Output: The annotated data set with the preferred therapeutic area id for the disease (6_ner_probes_triplets_ptpairs_evd_ta.csv).Command to execute:
python chemical_probes_lit/6_map_disease_therapeutic_area.py --input data/5_ner_probes_triplets_ptpairs_evd.csv --otdisease [path_to_OT_disease_file] -
Get the max clinical phase of drugs (from Open Targets) for the T-D pairs
Script: 2_probesLit/6_get_max_drug_phase.py
Description: This script retrieves and merges the max clinical phase for the T-D pair (e.g. 0,1,2,3,etc). Input: Data from step 6 and the known_drug OT data.

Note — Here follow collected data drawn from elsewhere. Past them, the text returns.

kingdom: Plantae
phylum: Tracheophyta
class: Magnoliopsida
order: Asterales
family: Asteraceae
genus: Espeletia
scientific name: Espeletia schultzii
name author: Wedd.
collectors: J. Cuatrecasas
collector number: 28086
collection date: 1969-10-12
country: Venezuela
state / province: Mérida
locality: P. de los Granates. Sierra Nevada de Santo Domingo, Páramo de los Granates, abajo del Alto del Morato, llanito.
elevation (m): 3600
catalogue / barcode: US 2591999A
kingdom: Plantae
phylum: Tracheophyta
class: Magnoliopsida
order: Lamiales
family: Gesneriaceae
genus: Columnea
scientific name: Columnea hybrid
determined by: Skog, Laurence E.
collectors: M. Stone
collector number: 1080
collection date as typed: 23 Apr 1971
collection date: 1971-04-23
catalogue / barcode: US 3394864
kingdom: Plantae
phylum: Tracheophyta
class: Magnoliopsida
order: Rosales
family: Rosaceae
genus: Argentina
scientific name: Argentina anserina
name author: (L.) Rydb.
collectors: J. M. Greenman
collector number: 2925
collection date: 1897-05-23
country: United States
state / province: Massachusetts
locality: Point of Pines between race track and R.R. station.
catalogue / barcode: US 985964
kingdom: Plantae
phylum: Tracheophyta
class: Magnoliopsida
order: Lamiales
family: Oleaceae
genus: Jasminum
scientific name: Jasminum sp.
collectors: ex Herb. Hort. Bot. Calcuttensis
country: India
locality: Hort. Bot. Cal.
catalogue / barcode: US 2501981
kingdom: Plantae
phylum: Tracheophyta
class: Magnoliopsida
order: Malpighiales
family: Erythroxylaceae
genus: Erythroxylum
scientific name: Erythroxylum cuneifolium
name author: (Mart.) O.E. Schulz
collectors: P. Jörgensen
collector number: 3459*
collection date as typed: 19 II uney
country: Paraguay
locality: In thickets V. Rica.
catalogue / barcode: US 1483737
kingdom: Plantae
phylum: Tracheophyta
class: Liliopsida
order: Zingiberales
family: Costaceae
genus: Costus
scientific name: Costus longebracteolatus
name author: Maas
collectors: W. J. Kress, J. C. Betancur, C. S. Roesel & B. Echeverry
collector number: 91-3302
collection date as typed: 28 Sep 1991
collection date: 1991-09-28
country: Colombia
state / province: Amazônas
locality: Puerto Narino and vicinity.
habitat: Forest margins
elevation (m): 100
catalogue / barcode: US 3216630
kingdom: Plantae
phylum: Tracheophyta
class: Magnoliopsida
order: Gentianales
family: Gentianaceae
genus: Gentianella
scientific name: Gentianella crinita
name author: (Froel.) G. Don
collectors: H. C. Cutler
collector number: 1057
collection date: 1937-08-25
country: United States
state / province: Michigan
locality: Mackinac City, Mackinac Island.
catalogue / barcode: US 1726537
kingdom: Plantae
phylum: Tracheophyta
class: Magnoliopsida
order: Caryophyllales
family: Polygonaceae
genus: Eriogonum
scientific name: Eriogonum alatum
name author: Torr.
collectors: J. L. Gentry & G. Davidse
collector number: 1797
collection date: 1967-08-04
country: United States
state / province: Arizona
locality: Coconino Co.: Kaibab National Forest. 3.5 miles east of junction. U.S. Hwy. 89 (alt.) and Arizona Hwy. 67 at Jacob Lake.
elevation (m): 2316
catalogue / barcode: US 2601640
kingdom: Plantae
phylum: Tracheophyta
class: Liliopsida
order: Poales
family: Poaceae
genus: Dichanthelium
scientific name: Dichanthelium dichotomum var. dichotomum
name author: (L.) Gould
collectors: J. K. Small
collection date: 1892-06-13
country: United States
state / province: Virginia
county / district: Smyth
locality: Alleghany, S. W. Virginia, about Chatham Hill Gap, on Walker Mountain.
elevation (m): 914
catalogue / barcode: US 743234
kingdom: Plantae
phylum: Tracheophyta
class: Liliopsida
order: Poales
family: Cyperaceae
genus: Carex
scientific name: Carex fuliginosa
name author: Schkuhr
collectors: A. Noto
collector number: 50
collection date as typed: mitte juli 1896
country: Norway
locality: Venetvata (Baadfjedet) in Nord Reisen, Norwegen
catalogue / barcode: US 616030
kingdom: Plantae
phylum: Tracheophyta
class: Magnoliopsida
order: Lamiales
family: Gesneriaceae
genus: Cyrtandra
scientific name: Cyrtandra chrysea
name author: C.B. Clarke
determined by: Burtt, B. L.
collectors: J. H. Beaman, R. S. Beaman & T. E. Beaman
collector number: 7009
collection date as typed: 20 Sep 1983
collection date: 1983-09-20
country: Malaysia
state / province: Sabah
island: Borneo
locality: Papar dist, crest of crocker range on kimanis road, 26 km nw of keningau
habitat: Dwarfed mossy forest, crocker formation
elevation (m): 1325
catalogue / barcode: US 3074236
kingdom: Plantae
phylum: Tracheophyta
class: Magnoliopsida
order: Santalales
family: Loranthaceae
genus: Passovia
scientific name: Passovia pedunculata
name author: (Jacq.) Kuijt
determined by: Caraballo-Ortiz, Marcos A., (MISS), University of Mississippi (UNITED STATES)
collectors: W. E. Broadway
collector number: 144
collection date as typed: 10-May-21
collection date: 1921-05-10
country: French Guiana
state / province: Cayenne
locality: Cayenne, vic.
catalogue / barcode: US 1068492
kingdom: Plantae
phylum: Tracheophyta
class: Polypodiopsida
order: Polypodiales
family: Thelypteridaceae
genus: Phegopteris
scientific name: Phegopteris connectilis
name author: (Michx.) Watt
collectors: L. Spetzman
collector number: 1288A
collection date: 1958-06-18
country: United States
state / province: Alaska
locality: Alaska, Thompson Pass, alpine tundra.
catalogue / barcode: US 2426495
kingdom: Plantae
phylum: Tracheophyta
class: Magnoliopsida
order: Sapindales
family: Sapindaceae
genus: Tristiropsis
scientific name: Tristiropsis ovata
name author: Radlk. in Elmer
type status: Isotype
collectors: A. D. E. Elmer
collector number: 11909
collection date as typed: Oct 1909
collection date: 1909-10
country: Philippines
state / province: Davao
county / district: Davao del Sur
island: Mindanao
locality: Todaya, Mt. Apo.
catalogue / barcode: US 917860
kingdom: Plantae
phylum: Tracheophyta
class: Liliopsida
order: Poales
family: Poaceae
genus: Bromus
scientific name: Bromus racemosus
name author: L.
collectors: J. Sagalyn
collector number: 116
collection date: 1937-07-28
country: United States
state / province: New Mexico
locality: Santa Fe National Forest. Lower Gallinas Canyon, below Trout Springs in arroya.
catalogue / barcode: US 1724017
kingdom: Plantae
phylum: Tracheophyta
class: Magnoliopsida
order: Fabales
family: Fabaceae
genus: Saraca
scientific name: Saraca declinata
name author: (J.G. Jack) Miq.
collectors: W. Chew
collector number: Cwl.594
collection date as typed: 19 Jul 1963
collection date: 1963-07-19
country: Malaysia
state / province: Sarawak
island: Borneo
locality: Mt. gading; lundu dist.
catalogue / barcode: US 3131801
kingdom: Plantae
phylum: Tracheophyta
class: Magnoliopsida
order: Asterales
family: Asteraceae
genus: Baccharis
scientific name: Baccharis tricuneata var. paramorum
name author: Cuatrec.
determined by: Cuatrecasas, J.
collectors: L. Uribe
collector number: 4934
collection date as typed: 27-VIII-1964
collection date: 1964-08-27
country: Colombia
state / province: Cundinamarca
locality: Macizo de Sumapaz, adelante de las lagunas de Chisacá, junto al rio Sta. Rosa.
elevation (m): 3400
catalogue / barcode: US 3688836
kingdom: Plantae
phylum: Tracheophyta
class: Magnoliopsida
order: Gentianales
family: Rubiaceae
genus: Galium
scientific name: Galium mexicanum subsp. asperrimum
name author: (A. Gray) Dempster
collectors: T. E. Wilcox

Output: The annotated data set with the max clinical phase found for the T-D pairs (7_ner_probes_triplets_ptpairs_dr.csv).Command to execute:
python chemical_probes_lit/7_get_max_drug_phase.py --input data/6_ner_probes_triplets_ptpairs_evd_ta.csv --otdrug [path_to_OT_known_drug_file] -
Plotting and Visualisation
File: 2_probesLit/6_plotting_data.ipynb
Description: This final Jupyter Notebook takes the processed data from the previous steps to generate the figures and tables presented in the manuscript. To run it, open and execute the cells sequentially in a Jupyter environment.
This project is licensed under the MIT License. This means you are free to use, copy, modify, merge, publish, distribute, sublicense, and/or sell copies of the software for any purpose, including commercial use.
For the full license text, please see the LICENSE file in this repository.